The BFR rate is calculated as the number of bank failures during the year divided by the number of banks chartered as of the beginning of the year.

Slide6.JPG
DE NOVO BANK REPLENISHMENT RATE = 5.0%

The De Novo Bank Replenishment Rate (DNBRR) was 5.0% during the L4Q 2021 Q1. While this rate remained comparable to levels in recent years, it was well below the 32% DNBRR seen during the 1990’s and 2000’s. While the DNBRR is focused on de novo banks, it is very much influenced by the number of bank mergers and bank failure. For the latest 12 months, bank mergers were low and bank failures almost non-existent.

The DNBRR is calculated as the number of de novo banks opened during the year divided by the sum of bank mergers and bank failures during that year. It reflects the percentage that new banks replenish those banks lost to mergers or failures.

During Q1 2021, three (3) de novo banks opened. Also, the FDIC approved five (5) applications this quarter; of which two (2) opened.

Slide18.JPG
COMMUNITY BANK CONSOLIDATION RATE = 3.1%

Within the Community Banking group, the Community Bank Consolidation Rate (CBCR) was 3.1% during the L4Q 2021 Q1. For simplicity, Community Banks are defined as banks with total assets less than $10 billion.

The rate of consolidation varied by state. Above average consolidation occurred in New York, Tennessee, and Indiana where the CBCR exceeded 5%. Six states had CBCRs of less than 2%: Nebraska, Kansas, Iowa, Georgia, Louisiana, and Ohio.

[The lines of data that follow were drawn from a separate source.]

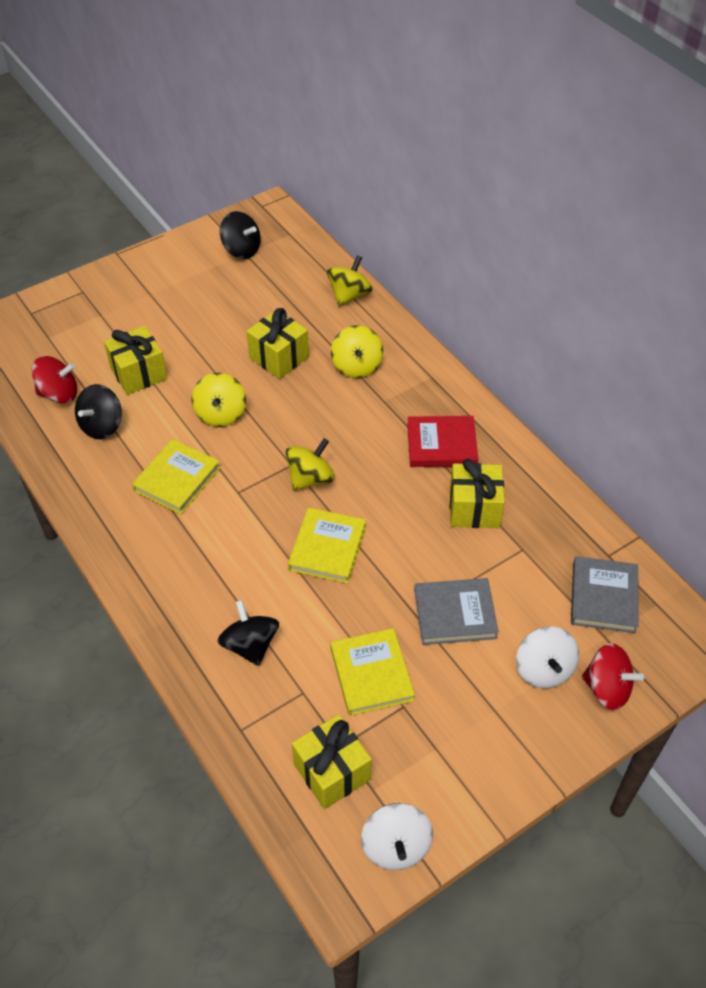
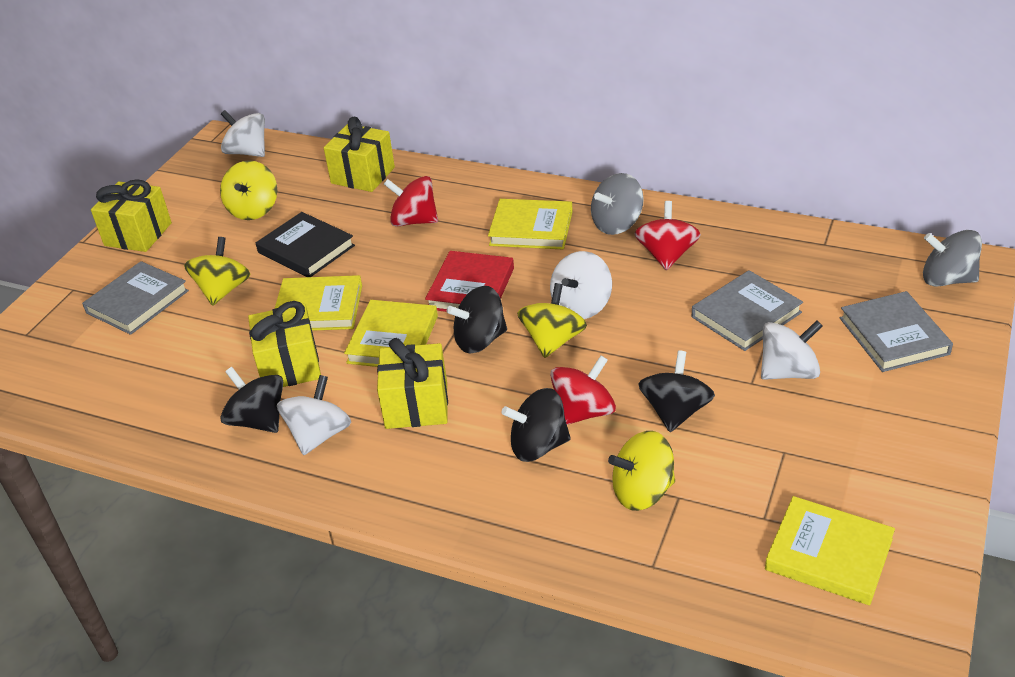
black book: 0 -> 1
black spinning top: 3 -> 4
grey book: 2 -> 3
grey spinning top: 0 -> 2
red spinning top: 2 -> 3
white spinning top: 2 -> 4
yellow book: 3 -> 4

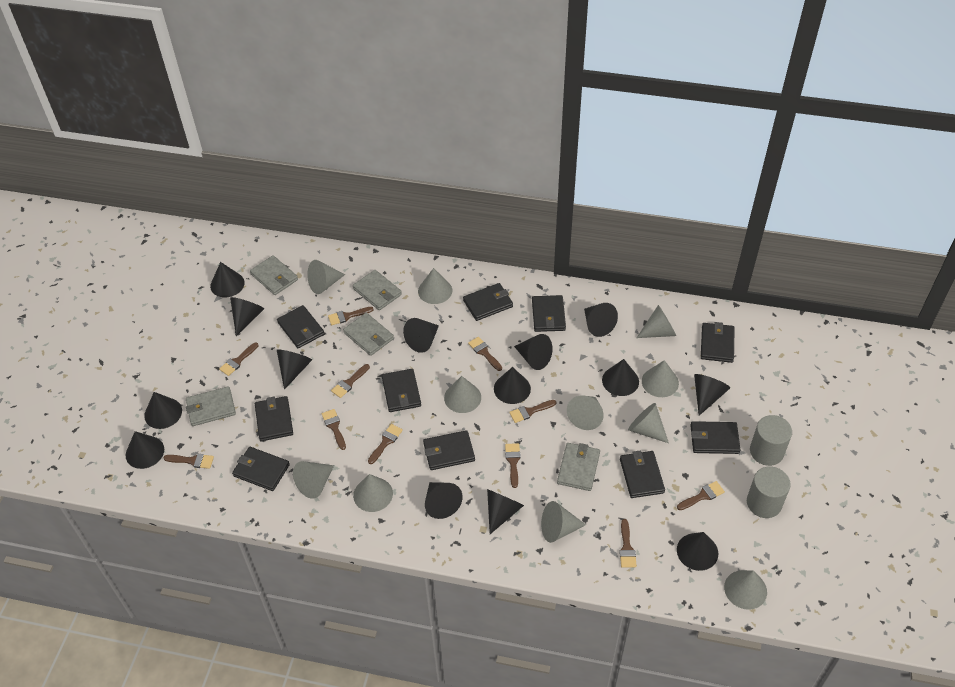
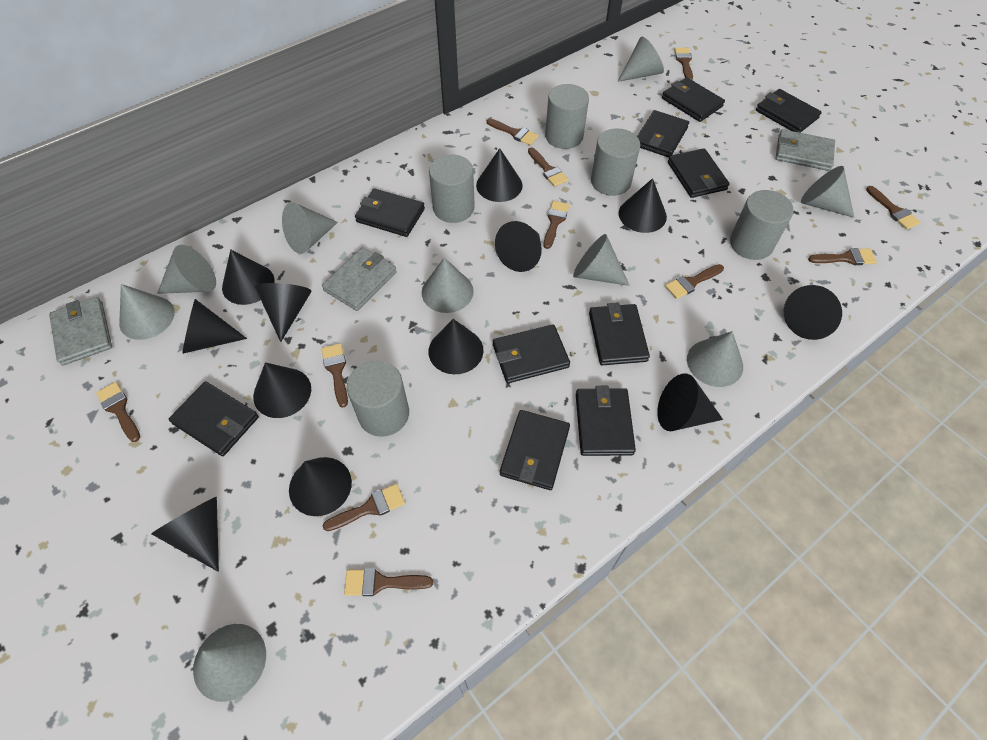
black cone: 14 -> 12
grey cone: 11 -> 9
grey cylinder: 2 -> 5
grey wallet: 5 -> 3

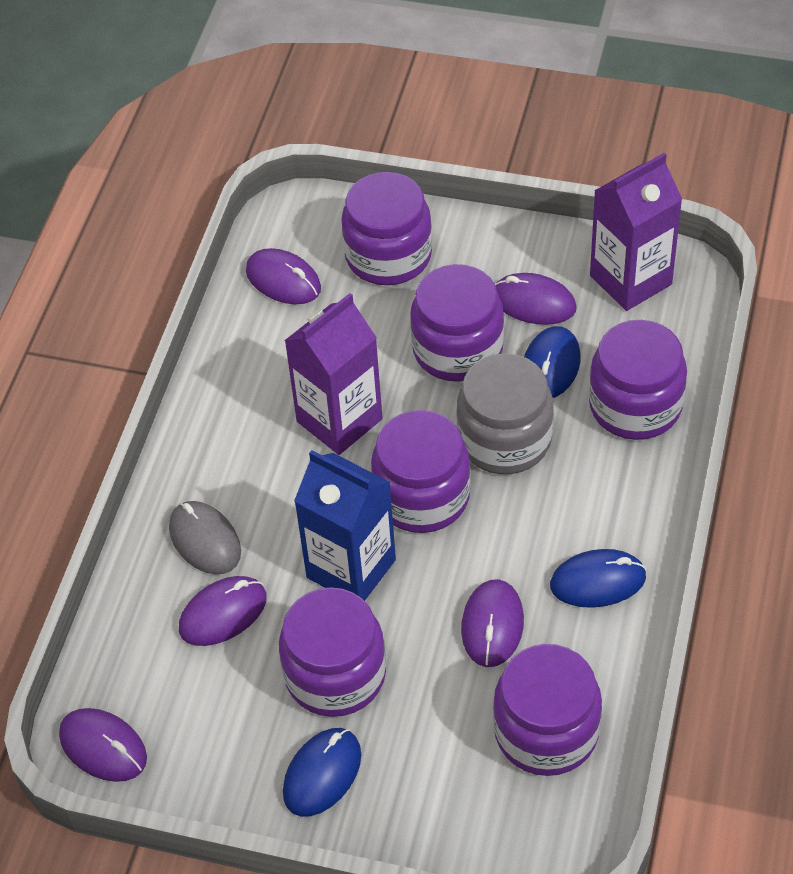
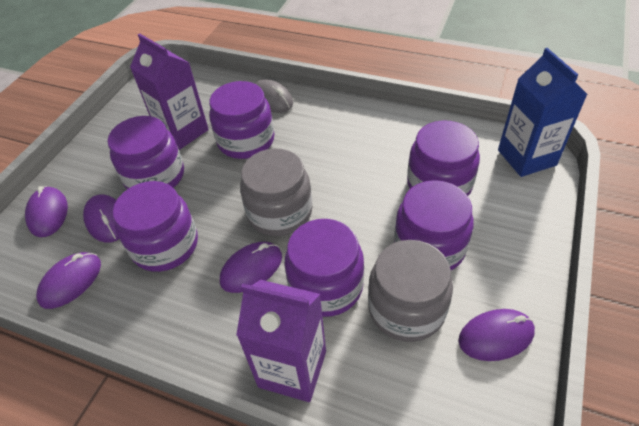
blue mouse: 3 -> 0
grey jar: 1 -> 2

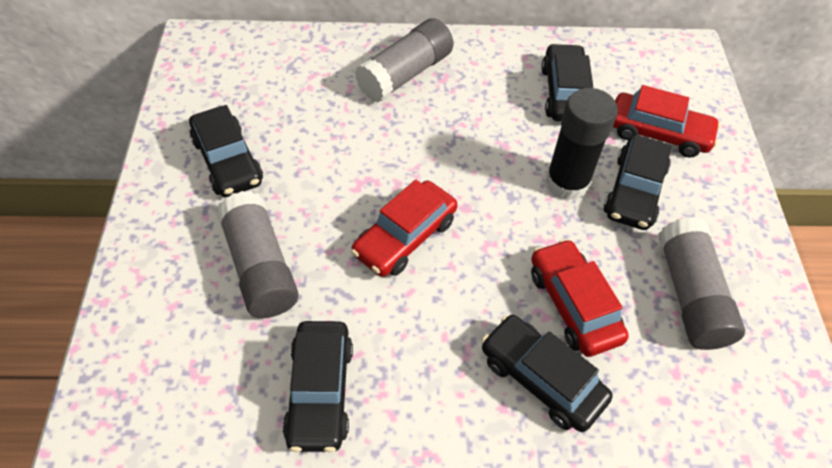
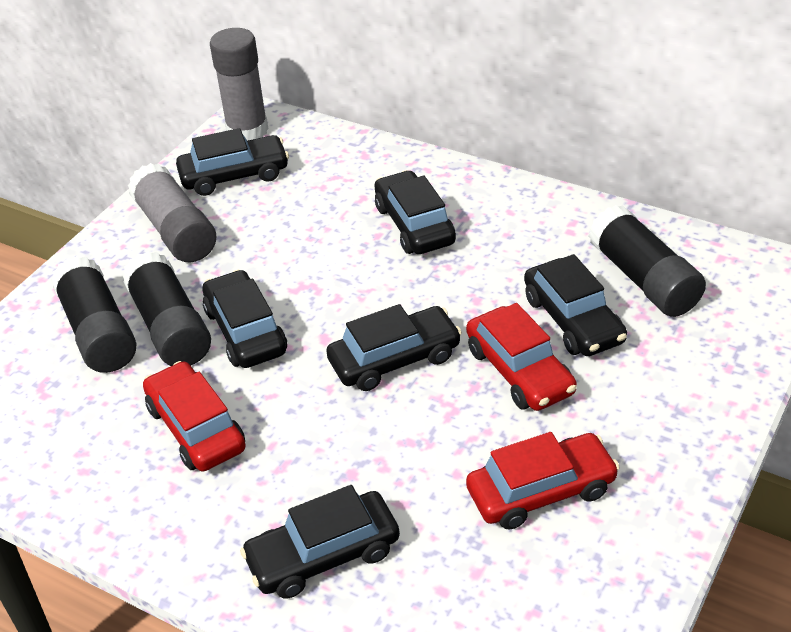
black car: 5 -> 6
black glue stick: 1 -> 3
grey glue stick: 3 -> 2

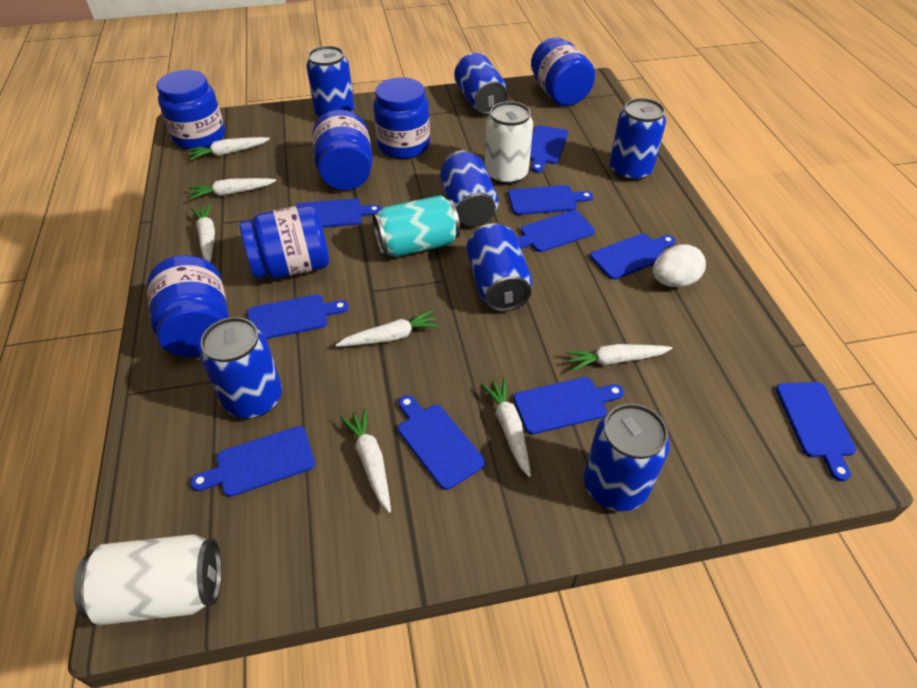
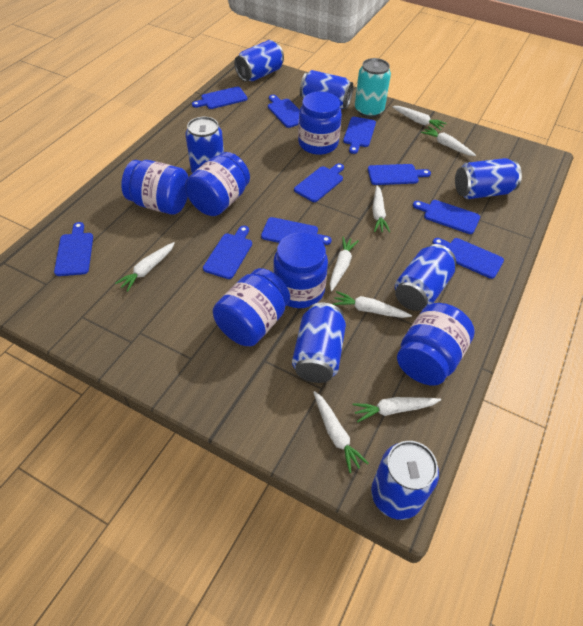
white can: 2 -> 0
white carrot: 7 -> 8
white egg: 1 -> 0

Consolidation among the Community Banking group slowed later in 2020 as the impact of the COVID pandemic was felt. As COVID begins to wane, the consolidation within the Community Banking group is expected to pick up; although not at historical rates for a while.

Slide3.JPG
Q1 UPDATE: 2021 OUTLOOK FOR BANKING INDUSTRY CONSOLIDATION
  • Bank Mergers: Slowdown that occurred in last half of 2020 and Q1 2021 will continue into the until later in 2021; as COVID pandemic becomes controlled, bank merger activity will pick up later in 2021. Overall, the Bank Merger Rate will be lower in 2021 than in 2020.

  • Bank Failures: The banking industry is in solid position financially and from a credit quality perspective. However, there are a small number of banks with negative Undivided Profits account and Tangible Equity Ratio less than 4% which could be susceptible to closure by the FDIC. Bank failures should be nominal in 2021 with the Bank Failure Rate comparable to the 2020 rate - 0.1% - and bank failures in the range of five (5) or so.

  • De Novo Banking: There are eight (8) approved de novo banks that are moving through their checklist of FDIC requirements to open, including capital raising. There are another twelve (12) applications pending FDIC review. With three (3) de novo banks opened through March 2021, the number of new banks to be opened in 2021 should be higher than the six (6) that opened in 2020 - perhaps as many as twelve (12). And with fewer bank mergers, the De Novo Bank Replenishment Rate should rise slightly in 2021.

  • Banking Industry Consolidation: Because of lower bank mergers, the overall decline in banking charters is expected to be below the 176 seen in 2020. Expect net loss of banking charters to fall into a range of 125 to 150. The Banking Industry Consolidation Rate is expected to be well below 3%.